Memangkas mentalitas Korupsi
Oleh : H Mudjiono
Era reformasi selepas tumbangnya rezim Orde Baru., menjadi harapan rakyat Indonesia untuk
menapaki kehidupan yang lebih demokrasi, lebih bebas menyatakan pendapat dan
berekspresi. Keinginan sekelompok orang
untuk bebas berbicara itu memang menjadi kenyataan, seperti saat ini kita bebas
mengkritik pejabat, bahkan melecehkan presiden bisa dilakukan orang yang tidak
tahu persis duduk perkaranya. Kebebasan berbicara dan mengutarakan pendapat
yang diklaim sebagai hak asasi mendapat dukungan media pers, baik cetak mau pun
elektronik.
Keberhasilan berdemokrasi di Republik ini tidak serta merta
mewujudkan kesejahteraan rakyat. Yang sudah menikmati hasil reformasi tentunya
elit-elit politik yang berhasil duduk di badan legisltafif, eksekutif dan
yudikatif yang seluruhnya mengatasnamakan kepentingan rakyat. Biaya demokratisasi ini sangatlah besar,
sehingga prioritas utama bukanlah untuk rakyat, namun lebih banyak untuk
membentuk badan-badan adhoc , seperti terbentuknya berbagai Komisi Pengawasan untuk
berbagai lembaga Negara. Ini menunjukkan sudah tidak ada lagi kepercayaan
kepada lembaga-lembaga Negara.
Masalah kronis korupsi yang semula dinisbatkan pada Orde
Baru, di era reformasi ternyata tidak juga berkurang. Korupsi masih saja muncul, dan meluas di
berbagai lembaga Negara dan swasta. Bisa jadi para mahasiswa yang menduduki
gedung MPR pada tahun 1998 yang
mengakibatkan lengsernya pak Harto, hari ini menyesal dan kecewa. Sebagian dari mereka tentunya sudah ada yang
menjadi pegawai negeri, pengusaha, kader partai, dan berbagai profesi
lain. Kini mereka berada dalam dunia
nyata, yakni berkeluarga dan harus menghidupi anak isteri.

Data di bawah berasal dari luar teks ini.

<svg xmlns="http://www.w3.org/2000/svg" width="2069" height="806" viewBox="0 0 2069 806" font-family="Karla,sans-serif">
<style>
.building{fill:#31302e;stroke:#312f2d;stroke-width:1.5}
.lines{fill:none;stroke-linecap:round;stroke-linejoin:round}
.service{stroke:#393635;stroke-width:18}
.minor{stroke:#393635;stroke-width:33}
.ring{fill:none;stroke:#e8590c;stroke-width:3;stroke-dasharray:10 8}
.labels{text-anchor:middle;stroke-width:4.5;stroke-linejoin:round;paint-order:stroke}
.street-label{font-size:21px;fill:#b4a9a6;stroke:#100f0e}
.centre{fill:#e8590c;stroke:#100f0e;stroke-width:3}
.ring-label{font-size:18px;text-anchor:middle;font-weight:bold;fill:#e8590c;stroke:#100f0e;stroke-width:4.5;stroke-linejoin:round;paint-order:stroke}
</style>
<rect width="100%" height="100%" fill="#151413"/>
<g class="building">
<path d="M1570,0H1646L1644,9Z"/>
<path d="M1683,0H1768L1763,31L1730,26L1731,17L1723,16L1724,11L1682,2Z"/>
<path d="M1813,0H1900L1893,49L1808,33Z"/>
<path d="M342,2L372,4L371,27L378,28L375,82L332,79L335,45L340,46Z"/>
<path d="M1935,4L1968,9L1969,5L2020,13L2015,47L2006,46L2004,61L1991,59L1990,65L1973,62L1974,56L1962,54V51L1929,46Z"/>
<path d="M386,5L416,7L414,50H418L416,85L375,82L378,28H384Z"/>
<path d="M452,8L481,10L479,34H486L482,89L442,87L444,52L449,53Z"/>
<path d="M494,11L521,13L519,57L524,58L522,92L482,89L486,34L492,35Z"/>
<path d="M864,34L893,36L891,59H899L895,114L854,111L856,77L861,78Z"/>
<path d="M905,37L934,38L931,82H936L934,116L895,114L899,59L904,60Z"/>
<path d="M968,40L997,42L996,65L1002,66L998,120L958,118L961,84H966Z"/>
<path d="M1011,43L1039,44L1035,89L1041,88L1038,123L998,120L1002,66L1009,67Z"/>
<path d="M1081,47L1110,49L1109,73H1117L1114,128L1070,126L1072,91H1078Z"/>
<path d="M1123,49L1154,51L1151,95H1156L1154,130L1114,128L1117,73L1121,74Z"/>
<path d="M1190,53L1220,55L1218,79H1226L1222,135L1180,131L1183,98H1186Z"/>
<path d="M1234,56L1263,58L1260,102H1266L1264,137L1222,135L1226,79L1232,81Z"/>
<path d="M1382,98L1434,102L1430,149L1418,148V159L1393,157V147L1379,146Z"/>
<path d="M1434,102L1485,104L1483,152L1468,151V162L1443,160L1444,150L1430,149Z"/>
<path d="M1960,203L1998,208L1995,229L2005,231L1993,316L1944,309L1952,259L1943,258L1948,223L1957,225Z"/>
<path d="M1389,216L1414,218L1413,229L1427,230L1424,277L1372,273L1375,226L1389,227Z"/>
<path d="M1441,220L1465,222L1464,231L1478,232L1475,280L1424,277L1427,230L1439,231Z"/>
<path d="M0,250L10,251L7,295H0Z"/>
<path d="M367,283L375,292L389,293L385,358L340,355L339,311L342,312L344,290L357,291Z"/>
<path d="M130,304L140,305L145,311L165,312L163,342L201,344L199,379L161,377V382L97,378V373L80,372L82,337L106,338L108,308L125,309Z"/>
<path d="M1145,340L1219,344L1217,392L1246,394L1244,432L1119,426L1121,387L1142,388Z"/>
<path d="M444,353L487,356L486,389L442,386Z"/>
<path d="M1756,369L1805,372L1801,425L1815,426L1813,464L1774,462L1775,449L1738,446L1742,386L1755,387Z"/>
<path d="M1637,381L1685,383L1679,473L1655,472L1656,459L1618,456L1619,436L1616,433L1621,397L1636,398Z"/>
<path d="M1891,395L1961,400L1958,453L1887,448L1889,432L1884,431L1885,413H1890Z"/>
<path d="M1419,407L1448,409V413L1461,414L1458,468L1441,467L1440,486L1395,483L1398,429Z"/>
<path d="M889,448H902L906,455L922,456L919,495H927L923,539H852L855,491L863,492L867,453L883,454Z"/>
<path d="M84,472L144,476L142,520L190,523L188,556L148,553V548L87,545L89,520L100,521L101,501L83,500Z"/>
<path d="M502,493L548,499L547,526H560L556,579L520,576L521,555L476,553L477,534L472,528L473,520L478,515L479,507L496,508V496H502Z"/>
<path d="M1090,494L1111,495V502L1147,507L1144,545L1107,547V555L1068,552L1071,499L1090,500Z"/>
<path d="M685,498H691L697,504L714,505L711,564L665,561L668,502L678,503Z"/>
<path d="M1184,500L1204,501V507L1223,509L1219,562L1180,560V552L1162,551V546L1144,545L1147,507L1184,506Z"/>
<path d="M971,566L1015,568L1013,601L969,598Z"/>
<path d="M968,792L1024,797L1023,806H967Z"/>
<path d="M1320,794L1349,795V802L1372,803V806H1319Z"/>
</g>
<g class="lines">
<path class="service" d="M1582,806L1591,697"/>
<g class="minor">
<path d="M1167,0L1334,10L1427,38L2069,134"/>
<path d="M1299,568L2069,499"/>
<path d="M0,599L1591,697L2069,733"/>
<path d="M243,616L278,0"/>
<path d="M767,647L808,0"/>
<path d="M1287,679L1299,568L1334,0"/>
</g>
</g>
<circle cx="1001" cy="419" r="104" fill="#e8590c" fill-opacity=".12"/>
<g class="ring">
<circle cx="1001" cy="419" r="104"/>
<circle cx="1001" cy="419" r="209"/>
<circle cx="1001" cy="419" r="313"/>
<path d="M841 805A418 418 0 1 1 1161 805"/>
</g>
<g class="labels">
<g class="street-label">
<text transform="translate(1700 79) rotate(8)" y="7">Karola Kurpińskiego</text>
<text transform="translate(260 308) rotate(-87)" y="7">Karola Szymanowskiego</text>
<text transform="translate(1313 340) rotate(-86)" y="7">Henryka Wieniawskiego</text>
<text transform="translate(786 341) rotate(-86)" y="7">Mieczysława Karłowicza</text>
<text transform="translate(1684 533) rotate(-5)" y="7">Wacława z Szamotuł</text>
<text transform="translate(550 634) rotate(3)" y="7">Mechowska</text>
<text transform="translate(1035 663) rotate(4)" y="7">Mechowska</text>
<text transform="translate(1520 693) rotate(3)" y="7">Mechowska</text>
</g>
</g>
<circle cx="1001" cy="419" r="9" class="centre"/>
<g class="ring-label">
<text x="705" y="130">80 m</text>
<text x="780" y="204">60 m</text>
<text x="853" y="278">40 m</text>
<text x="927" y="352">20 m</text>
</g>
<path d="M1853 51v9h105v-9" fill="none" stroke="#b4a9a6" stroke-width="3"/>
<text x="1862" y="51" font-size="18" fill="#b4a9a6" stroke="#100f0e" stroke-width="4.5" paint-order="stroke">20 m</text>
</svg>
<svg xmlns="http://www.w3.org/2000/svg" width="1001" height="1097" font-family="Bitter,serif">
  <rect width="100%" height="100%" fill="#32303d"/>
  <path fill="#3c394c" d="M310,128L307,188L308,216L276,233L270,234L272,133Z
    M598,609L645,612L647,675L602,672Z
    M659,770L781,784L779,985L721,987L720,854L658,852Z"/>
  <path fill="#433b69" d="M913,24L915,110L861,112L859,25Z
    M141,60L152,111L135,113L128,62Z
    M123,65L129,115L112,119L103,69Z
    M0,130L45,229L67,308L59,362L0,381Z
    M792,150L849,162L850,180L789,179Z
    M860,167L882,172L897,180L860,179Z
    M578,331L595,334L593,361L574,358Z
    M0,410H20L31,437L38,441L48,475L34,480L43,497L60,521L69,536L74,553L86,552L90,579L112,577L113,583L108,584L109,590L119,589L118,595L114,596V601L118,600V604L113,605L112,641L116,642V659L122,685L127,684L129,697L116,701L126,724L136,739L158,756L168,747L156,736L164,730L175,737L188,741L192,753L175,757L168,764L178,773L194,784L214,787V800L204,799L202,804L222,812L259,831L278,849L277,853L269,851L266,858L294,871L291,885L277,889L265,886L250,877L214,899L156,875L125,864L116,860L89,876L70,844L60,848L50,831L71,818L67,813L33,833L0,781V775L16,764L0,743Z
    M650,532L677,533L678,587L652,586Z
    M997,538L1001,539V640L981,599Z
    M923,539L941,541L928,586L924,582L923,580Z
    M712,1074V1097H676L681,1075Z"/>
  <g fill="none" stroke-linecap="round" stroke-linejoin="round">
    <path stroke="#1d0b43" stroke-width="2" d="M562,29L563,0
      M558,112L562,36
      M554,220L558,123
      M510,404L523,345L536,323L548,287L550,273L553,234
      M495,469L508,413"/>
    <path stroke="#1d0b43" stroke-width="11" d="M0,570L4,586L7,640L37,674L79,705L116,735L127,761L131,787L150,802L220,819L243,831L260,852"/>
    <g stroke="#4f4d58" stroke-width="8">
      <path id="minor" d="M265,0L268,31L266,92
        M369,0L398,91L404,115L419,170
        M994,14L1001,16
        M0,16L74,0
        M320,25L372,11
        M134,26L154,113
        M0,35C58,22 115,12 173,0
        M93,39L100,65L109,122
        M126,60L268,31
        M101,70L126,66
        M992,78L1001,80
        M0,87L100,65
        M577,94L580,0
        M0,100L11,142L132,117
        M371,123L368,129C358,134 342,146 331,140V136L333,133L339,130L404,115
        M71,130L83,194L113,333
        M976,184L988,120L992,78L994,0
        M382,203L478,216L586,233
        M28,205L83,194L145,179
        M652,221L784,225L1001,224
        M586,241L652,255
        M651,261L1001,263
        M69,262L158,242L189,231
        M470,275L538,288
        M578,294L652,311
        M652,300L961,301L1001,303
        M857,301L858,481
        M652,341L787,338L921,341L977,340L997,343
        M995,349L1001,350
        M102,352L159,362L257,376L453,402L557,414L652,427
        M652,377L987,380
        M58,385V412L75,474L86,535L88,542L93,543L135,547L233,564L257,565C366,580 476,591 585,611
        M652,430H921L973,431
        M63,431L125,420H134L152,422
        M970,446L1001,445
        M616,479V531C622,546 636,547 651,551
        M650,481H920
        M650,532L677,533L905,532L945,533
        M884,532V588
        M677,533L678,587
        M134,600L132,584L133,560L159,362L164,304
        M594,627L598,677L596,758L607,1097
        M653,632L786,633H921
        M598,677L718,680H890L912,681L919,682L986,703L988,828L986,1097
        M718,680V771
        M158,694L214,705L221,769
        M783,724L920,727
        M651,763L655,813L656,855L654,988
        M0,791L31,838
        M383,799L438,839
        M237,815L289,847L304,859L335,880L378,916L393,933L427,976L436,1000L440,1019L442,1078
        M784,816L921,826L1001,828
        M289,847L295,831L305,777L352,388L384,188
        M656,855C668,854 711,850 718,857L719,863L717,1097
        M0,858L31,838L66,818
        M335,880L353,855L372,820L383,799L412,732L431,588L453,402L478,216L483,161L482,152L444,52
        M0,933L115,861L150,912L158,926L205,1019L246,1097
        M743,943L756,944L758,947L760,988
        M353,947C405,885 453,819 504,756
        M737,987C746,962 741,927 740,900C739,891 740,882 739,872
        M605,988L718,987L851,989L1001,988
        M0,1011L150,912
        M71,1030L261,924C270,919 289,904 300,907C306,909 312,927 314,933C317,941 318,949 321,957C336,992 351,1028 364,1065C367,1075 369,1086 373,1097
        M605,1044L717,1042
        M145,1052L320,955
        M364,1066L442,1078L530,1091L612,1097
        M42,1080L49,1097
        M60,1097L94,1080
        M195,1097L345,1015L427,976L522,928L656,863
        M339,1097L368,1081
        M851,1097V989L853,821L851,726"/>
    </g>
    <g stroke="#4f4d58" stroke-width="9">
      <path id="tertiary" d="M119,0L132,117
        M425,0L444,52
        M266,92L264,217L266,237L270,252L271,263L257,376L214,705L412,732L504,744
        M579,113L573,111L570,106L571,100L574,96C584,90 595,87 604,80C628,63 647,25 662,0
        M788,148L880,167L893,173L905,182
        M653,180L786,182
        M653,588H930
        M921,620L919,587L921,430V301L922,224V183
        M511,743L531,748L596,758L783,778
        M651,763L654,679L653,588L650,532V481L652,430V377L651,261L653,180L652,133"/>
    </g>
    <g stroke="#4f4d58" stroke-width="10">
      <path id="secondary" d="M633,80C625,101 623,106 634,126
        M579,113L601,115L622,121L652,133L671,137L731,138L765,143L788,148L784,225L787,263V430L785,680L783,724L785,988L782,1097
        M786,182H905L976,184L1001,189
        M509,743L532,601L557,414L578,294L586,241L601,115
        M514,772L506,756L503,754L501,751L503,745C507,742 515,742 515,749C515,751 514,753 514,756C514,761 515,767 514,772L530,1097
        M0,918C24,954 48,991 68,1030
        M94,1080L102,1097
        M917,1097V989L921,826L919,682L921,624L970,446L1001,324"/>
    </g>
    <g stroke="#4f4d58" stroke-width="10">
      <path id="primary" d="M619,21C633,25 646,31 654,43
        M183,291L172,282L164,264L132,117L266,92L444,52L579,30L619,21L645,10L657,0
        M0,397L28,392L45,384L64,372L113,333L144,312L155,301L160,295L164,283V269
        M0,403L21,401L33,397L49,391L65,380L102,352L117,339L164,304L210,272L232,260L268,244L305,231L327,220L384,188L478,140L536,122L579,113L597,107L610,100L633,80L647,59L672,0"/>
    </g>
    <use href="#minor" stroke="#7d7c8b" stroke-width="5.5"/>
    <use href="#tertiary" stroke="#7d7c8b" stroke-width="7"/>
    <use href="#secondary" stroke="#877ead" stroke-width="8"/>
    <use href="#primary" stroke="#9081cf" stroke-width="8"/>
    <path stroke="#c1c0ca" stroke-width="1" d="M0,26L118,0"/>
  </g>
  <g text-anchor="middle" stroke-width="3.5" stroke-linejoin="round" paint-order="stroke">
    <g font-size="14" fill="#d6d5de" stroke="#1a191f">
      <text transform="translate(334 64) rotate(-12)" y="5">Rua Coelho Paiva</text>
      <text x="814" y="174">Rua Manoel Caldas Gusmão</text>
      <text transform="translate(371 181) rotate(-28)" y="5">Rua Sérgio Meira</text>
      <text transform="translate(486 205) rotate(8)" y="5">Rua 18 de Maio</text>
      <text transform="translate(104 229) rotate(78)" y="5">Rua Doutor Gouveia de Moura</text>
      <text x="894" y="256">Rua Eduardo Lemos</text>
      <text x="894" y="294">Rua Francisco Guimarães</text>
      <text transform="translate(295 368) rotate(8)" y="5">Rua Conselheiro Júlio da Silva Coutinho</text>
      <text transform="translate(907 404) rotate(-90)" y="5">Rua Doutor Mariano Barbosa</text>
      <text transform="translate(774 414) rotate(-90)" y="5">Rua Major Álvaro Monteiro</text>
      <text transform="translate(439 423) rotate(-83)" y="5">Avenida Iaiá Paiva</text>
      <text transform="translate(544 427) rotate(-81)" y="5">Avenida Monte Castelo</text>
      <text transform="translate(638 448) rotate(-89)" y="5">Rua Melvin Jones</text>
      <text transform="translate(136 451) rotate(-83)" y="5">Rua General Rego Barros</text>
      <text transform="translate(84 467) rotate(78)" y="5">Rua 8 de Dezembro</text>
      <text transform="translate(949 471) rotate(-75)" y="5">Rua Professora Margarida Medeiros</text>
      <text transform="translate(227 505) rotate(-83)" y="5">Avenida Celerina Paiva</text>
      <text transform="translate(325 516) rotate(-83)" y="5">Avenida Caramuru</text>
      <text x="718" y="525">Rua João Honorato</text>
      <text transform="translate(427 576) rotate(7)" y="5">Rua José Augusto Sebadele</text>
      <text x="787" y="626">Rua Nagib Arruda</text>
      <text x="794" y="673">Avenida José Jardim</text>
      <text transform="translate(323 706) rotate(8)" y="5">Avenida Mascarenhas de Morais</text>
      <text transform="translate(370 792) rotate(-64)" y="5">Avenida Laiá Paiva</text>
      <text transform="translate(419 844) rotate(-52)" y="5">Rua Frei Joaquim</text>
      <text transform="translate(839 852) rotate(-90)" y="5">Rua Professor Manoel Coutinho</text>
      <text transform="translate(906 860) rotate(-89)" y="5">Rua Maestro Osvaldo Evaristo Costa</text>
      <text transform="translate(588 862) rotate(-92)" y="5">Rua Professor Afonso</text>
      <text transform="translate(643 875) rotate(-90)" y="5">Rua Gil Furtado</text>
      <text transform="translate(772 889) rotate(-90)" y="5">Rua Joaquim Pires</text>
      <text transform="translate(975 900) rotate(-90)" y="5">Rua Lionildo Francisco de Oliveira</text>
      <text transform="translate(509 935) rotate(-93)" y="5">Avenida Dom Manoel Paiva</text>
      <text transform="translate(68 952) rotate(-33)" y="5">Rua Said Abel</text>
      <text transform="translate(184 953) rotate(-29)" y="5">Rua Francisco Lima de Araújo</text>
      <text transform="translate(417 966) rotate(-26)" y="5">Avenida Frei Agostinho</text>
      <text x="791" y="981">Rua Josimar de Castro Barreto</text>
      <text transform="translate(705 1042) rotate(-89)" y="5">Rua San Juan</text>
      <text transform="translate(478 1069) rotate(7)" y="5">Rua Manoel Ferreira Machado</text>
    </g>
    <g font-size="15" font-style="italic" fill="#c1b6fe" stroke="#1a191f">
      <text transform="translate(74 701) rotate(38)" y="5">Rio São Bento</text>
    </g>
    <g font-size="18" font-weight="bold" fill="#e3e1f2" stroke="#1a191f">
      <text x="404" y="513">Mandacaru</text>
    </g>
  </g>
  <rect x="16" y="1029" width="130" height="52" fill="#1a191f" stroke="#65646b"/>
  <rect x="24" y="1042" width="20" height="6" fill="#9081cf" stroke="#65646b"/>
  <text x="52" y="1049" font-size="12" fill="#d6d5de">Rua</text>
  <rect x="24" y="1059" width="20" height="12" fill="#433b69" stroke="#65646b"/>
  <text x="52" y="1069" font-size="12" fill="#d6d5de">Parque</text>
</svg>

Pertanyaannya apakah mereka masih ingat pada
dunia ide sewaktu menjadi mahasiswa. Ingatkah mereka pada cita-cita memberantas
korupsi, dan mendukung demokrasi untuk
kesejahteraan rakyat.
Para koruptor sejak zaman dulu sampai sekarang adalah
orang-orang yang berpendidikan tinggi. Maklumlah yang berpendidikan rendah tak sempat menjadi pejabat atau public figure yang
memiliki kesempatan untuk korupsi.
Dengan kata lain para koruptor ini dulunya juga mahasiswa dan mungkin
pernah demo untuk memberantas korupsi.
Perubahan mentalitas dari anti korupsi menjadi pro korupsi ini patut
menjadi perhatian kita, utamanya para pendidik, psikolog, ulama
dan tokoh agama.
Melihat fenomena lingkaran setan korupsi, tampaknya
diperlukan pendidikan dan pengajaran sejak dini. Setiap orang tua, setiap
keluarga perlu mawas diri apakah sudah mengarahkan anak-anaknya untuk anti
korupsi. Bisa jadi orang tua sering
bicara bahwa hidup ini harus jujur, ingat pada Tuhan, namun ketika memasukkan
anaknya ke sekolah favorit, ternyata menyogok petugas supaya dapat diterima. Dewasa ini kita juga melihat anak-anak baru
gede sudah bersliweran mengendarai
sepeda motor. Orang tua mereka bangga anaknya sudah bisa disuruh kemana-mana
dengan naik motor, padahal belum cukup umur untuk memperoleh Surat Izin
Mengemudi (SIM)-C . Banyak penyimpangan yang dipertontonkan orang tua kepada
anaknya, dan itu membentuk mentalitas sang anak menjadi tidak peka terhadap
penyimpangan. Berbagai kesalahan yang sudah
dianggap biasa, menjadikan hati nurani menjadi tumpul, dan tidak malu melakukan
penyimpangan di kemudian hari.
Gaya hidup
Sebuah hadits yang menyatakan kelemahan umat manusia salah satunya adalah :
“Cinta Dunia dan takut mati”. Orang atau
masyarakat yang sudah sangat mencintai kehidupan dunia yang serba instan sudah
tentu sangat sulit diajak berjuang yang berisiko kematian. Orang-orang semacam ini akan lemah dalam membela kebenaran, agama
maupun Negara, karena takut kehilangan segala kenikmatan dunia.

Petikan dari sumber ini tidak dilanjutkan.